*DATA RECORDS*.
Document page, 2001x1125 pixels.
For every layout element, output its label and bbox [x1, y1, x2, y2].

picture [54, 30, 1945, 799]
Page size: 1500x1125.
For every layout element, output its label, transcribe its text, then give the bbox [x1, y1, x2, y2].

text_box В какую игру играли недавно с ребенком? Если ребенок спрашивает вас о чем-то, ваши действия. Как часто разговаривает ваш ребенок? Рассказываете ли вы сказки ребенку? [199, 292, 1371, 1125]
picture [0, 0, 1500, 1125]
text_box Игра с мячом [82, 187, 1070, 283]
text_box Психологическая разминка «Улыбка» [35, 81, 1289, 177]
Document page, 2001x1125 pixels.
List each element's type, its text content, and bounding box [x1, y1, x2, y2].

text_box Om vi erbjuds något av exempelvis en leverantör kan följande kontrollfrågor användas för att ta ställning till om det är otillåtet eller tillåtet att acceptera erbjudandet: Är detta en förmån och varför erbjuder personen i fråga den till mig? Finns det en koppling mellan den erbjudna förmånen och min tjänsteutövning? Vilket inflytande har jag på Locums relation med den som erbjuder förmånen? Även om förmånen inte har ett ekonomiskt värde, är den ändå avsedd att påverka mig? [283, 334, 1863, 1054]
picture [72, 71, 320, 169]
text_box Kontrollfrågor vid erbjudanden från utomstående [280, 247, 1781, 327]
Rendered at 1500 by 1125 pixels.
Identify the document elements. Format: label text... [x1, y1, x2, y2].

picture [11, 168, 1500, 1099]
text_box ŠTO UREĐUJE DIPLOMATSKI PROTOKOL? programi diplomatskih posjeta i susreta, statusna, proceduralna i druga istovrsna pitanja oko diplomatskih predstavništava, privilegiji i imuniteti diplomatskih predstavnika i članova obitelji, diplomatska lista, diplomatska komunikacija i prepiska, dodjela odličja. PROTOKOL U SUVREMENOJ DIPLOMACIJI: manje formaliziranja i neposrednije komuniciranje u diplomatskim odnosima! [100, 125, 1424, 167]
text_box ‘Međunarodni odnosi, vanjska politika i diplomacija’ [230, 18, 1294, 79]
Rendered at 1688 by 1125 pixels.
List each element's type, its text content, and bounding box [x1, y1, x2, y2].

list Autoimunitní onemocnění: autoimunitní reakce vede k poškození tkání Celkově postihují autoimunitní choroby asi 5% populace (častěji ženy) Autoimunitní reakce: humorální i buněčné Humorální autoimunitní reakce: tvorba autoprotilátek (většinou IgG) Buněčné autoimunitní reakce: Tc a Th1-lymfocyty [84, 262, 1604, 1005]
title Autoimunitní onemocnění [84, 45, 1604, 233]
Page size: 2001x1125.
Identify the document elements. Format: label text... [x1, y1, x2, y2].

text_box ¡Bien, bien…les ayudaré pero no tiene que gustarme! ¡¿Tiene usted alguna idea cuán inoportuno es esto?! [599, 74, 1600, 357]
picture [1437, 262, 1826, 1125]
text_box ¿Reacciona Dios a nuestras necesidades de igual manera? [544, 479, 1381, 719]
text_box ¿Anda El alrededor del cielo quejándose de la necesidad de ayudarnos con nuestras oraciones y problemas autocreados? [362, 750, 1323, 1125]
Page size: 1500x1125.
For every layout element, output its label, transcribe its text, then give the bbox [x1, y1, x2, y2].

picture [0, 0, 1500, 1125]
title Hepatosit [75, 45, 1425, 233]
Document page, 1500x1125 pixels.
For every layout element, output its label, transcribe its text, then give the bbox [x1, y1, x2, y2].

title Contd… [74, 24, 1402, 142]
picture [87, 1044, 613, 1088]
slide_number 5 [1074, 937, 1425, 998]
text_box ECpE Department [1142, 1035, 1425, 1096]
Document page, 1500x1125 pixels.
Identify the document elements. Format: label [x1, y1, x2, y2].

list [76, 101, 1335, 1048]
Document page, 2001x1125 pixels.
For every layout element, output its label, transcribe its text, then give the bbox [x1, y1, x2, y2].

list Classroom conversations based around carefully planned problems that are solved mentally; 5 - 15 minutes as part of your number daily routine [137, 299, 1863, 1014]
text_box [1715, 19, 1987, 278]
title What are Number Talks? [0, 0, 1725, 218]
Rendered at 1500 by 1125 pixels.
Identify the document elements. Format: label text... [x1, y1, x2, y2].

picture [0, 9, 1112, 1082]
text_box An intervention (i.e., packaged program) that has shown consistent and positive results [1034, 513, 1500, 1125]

*EXERCISE*.
The records given above are to be repeated in full, exactly.

*RESULT OF THIS TASK*.
Document page, 2001x1125 pixels.
For every layout element, output its label and bbox [x1, y1, x2, y2].

picture [54, 30, 1945, 799]
Page size: 1500x1125.
For every layout element, output its label, transcribe its text, then give the bbox [x1, y1, x2, y2].

text_box В какую игру играли недавно с ребенком? Если ребенок спрашивает вас о чем-то, ваши действия. Как часто разговаривает ваш ребенок? Рассказываете ли вы сказки ребенку? [199, 292, 1371, 1125]
picture [0, 0, 1500, 1125]
text_box Игра с мячом [82, 187, 1070, 283]
text_box Психологическая разминка «Улыбка» [35, 81, 1289, 177]
Document page, 2001x1125 pixels.
List each element's type, its text content, and bounding box [x1, y1, x2, y2].

text_box Om vi erbjuds något av exempelvis en leverantör kan följande kontrollfrågor användas för att ta ställning till om det är otillåtet eller tillåtet att acceptera erbjudandet: Är detta en förmån och varför erbjuder personen i fråga den till mig? Finns det en koppling mellan den erbjudna förmånen och min tjänsteutövning? Vilket inflytande har jag på Locums relation med den som erbjuder förmånen? Även om förmånen inte har ett ekonomiskt värde, är den ändå avsedd att påverka mig? [283, 334, 1863, 1054]
picture [72, 71, 320, 169]
text_box Kontrollfrågor vid erbjudanden från utomstående [280, 247, 1781, 327]
Rendered at 1500 by 1125 pixels.
Identify the document elements. Format: label text... [x1, y1, x2, y2].

picture [11, 168, 1500, 1099]
text_box ŠTO UREĐUJE DIPLOMATSKI PROTOKOL? programi diplomatskih posjeta i susreta, statusna, proceduralna i druga istovrsna pitanja oko diplomatskih predstavništava, privilegiji i imuniteti diplomatskih predstavnika i članova obitelji, diplomatska lista, diplomatska komunikacija i prepiska, dodjela odličja. PROTOKOL U SUVREMENOJ DIPLOMACIJI: manje formaliziranja i neposrednije komuniciranje u diplomatskim odnosima! [100, 125, 1424, 167]
text_box ‘Međunarodni odnosi, vanjska politika i diplomacija’ [230, 18, 1294, 79]
Rendered at 1688 by 1125 pixels.
List each element's type, its text content, and bounding box [x1, y1, x2, y2].

list Autoimunitní onemocnění: autoimunitní reakce vede k poškození tkání Celkově postihují autoimunitní choroby asi 5% populace (častěji ženy) Autoimunitní reakce: humorální i buněčné Humorální autoimunitní reakce: tvorba autoprotilátek (většinou IgG) Buněčné autoimunitní reakce: Tc a Th1-lymfocyty [84, 262, 1604, 1005]
title Autoimunitní onemocnění [84, 45, 1604, 233]
Page size: 2001x1125.
Identify the document elements. Format: label text... [x1, y1, x2, y2].

text_box ¡Bien, bien…les ayudaré pero no tiene que gustarme! ¡¿Tiene usted alguna idea cuán inoportuno es esto?! [599, 74, 1600, 357]
picture [1437, 262, 1826, 1125]
text_box ¿Reacciona Dios a nuestras necesidades de igual manera? [544, 479, 1381, 719]
text_box ¿Anda El alrededor del cielo quejándose de la necesidad de ayudarnos con nuestras oraciones y problemas autocreados? [362, 750, 1323, 1125]
Page size: 1500x1125.
For every layout element, output its label, transcribe its text, then give the bbox [x1, y1, x2, y2].

picture [0, 0, 1500, 1125]
title Hepatosit [75, 45, 1425, 233]
Document page, 1500x1125 pixels.
For every layout element, output its label, transcribe its text, then give the bbox [x1, y1, x2, y2].

title Contd… [74, 24, 1402, 142]
picture [87, 1044, 613, 1088]
slide_number 5 [1074, 937, 1425, 998]
text_box ECpE Department [1142, 1035, 1425, 1096]
Document page, 1500x1125 pixels.
Identify the document elements. Format: label [x1, y1, x2, y2].

list [76, 101, 1335, 1048]
Document page, 2001x1125 pixels.
For every layout element, output its label, transcribe its text, then give the bbox [x1, y1, x2, y2].

list Classroom conversations based around carefully planned problems that are solved mentally; 5 - 15 minutes as part of your number daily routine [137, 299, 1863, 1014]
text_box [1715, 19, 1987, 278]
title What are Number Talks? [0, 0, 1725, 218]
Rendered at 1500 by 1125 pixels.
Identify the document elements. Format: label text... [x1, y1, x2, y2].

picture [0, 9, 1112, 1082]
text_box An intervention (i.e., packaged program) that has shown consistent and positive results [1034, 513, 1500, 1125]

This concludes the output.